Renate Künast im Interview:"Wir bleiben auf dem Teppich"

Keine "Elite-Partei", sondern Vertreter der "kreativen Klasse": Fraktionschefin Renate Künast über das neue Wählerklientel der Grünen - und warum die Partei auch für Schichtarbeiter und Migranten attraktiv ist.

C. von Bullion und M. Bauchmüller

SZ: Frau Künast, bei den Grünen jagt eine gute Umfrage die nächste, in Berlin liegen sie mit 27 Prozent schon vor der SPD. Wie erklären Sie sich das?

Grüne erstmals stärkste Kraft in Berlin

Die doppelte Fraktionschefin - bald mit doppeltem Gewicht? Renate Künast kann sich freuen: Die Umfragen prophezeien ihren Grünen immense Zugewinne.

(Foto: dpa)

Künast: Mit der Glaubwürdigkeit und Verlässlichkeit grüner Politik. Es hat auch damit zu tun, dass die Mitte der Gesellschaft sich verändert hat. Ob Sie die Krankenschwester, den Akademiker oder den Facharbeiter nehmen: Sie alle zählen zum werteorientierten Bürgertum. Die Grünen sind eine Partei, die an diesen Werten systematisch und nicht nach Klientelinteressen festhält.

SZ: Viele sehen die Grünen als Partei akademischer Eliten und Gutverdiener.

Künast: Schön wär's, wenn eine gute Ausbildung hieße, sofort einen Job zu haben und gut zu verdienen. So ist es aber leider nicht. Ich sehe uns nicht als Vertreter einer Elite, sondern wir machen Politik fürs ganze Land - für die sogenannte "kreative Klasse" ebenso wie für die Schichtarbeiter, die nicht sagen: Zuerst komm' ich und die Steuersenkung.

SZ: Im Ostteil Berlins kommen die Grünen immer noch deutlich schlechter an als im Westteil. Warum?

Künast: Das hat - wie in allen neuen Bundesländern - mit der Geschichte zu tun. Dort verfügen die Grünen nicht über die historischen Wurzeln wie im Westen. Aber das ändert sich. Auch in den neuen Ländern erkennt man, dass grüne Politik Zukunft und Arbeitsplätze schafft.
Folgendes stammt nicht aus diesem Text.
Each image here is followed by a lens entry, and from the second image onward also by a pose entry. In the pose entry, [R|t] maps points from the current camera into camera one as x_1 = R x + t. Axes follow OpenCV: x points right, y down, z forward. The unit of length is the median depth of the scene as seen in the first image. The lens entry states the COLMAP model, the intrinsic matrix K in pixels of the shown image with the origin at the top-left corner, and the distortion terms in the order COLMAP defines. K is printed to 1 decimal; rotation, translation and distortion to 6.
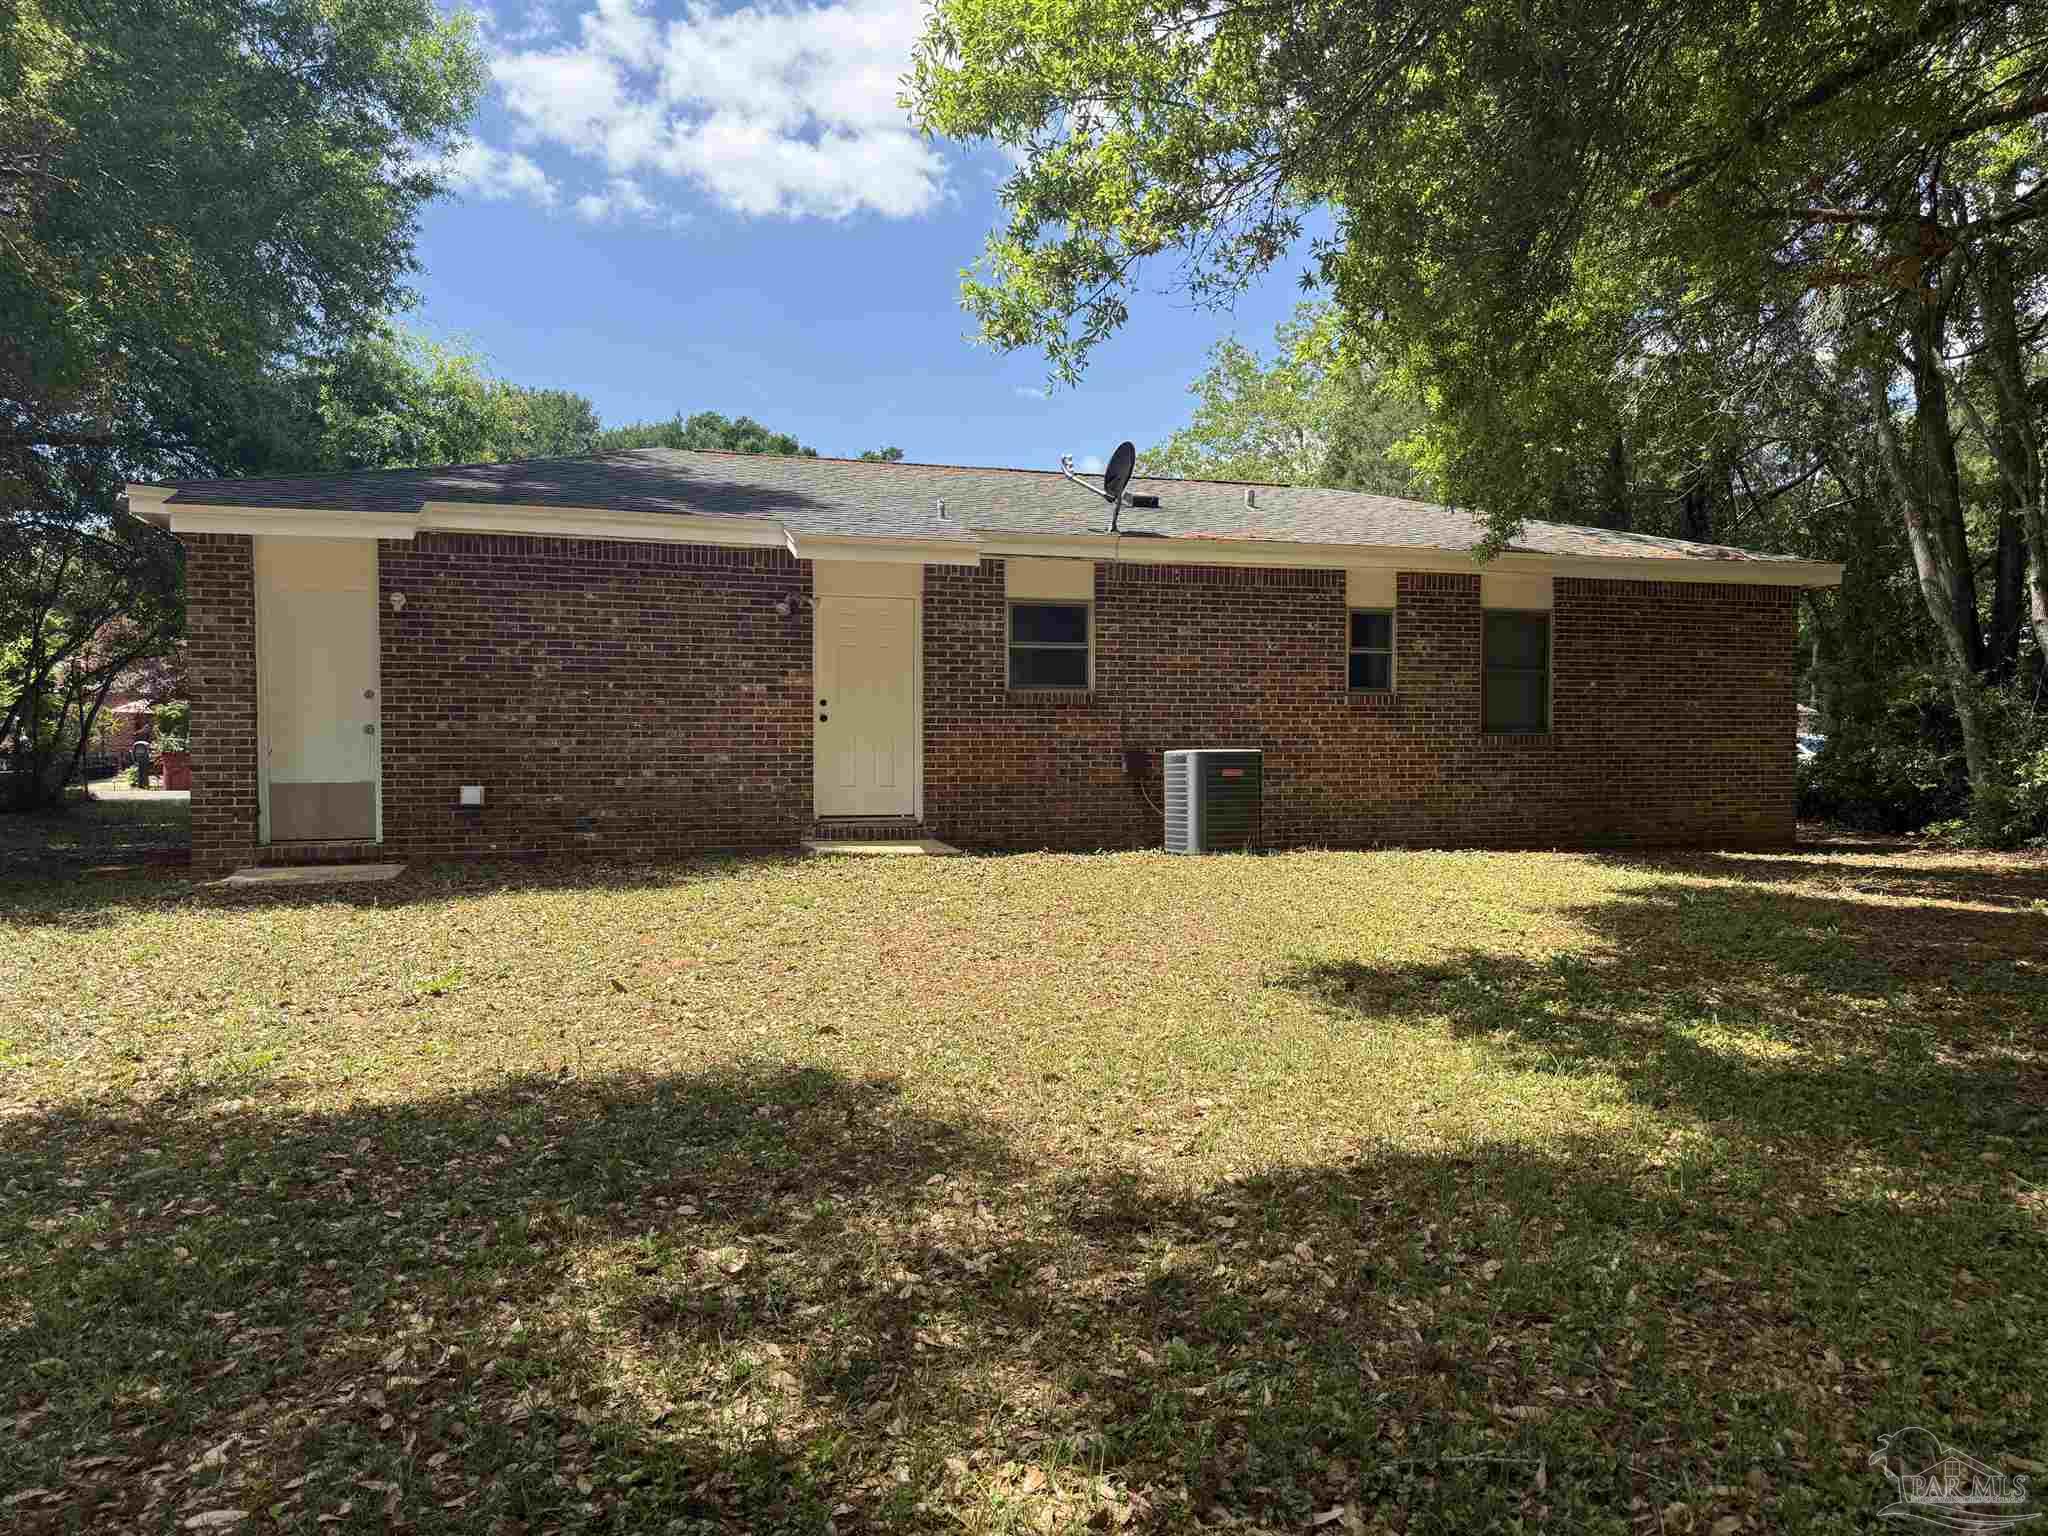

"Wir hatten als erste ein Intergrationskonzept"

SZ: Großstädtische Milieus sind oft auch Einwanderermilieus. Die Grünen haben sich um deren Probleme lange nicht weiter gekümmert.

Künast: Als die Diskriminierung von Ausländern besonders scharf war, war es richtig, zunächst die Interessen von Migranten zu vertreten. Aber wir haben gelernt, dass dazu auch gehört, etwas zu fordern: dass sie lernen müssen, die deutsche Sprache zu beherrschen, sich weiterbilden und ihre Kinder dabei unterstützen. Wir waren die ersten, die ein schlüssiges Integrationskonzept hatten.

SZ: Und was macht man mit denen, die sich weigern, sich zu integrieren? Wo die Kinder kaum Chancen haben, frühzeitig richtig Deutsch zu lernen?

Künast: Da hilft nur eins: Umwerben, umwerben, umwerben, sowohl die Eltern als auch die Kinder. Wir können Bildung interessant machen, so dass Kinder sagen: Ich will auch da hin, wo mein Nachbarskind ist. Wir müssen in Vereine und Religionsgemeinschaften gehen. Wir Grüne haben immer Ganztagsschulen gefordert. Wir müssen Kindergärten personell so ausstatten, dass jedes Kind altersgemäß entwickelt in die Schule kommt.

SZ: Das kostet viel Geld, aber das Land Berlin, wo die Probleme besonders drängen, ist pleite. Was werden Sie als Spitzenkandidatin vorschlagen?

Künast: Die Berliner Grünen arbeiten jetzt an ihrer programmatischen Aufstellung. Ende des Jahres werden Personalentscheidungen getroffen. Mehr sage ich dazu auch jetzt nicht.

SZ: Glauben Sie, dass die Grünen in Berlin stärkste Kraft werden?

Künast: Wir bleiben trotz aller guten Umfragen auf dem Teppich. Zu Übermut besteht kein Anlass. Aber es ist schon beachtlich, dass wir während der Banken- und Finanzkrise bundesweit bei 10,7 Prozent standen, und das ohne Regierungsperspektive, und jetzt so hohe Zustimmung erfahren. In der bürgerlichen Mitte bewegt sich viel, aber auch bei jungen Frauen, die Beruf und Familie verbinden wollen. Die sagen: "Die Grünen gehen da ganz pragmatisch ran." Finde ich gut.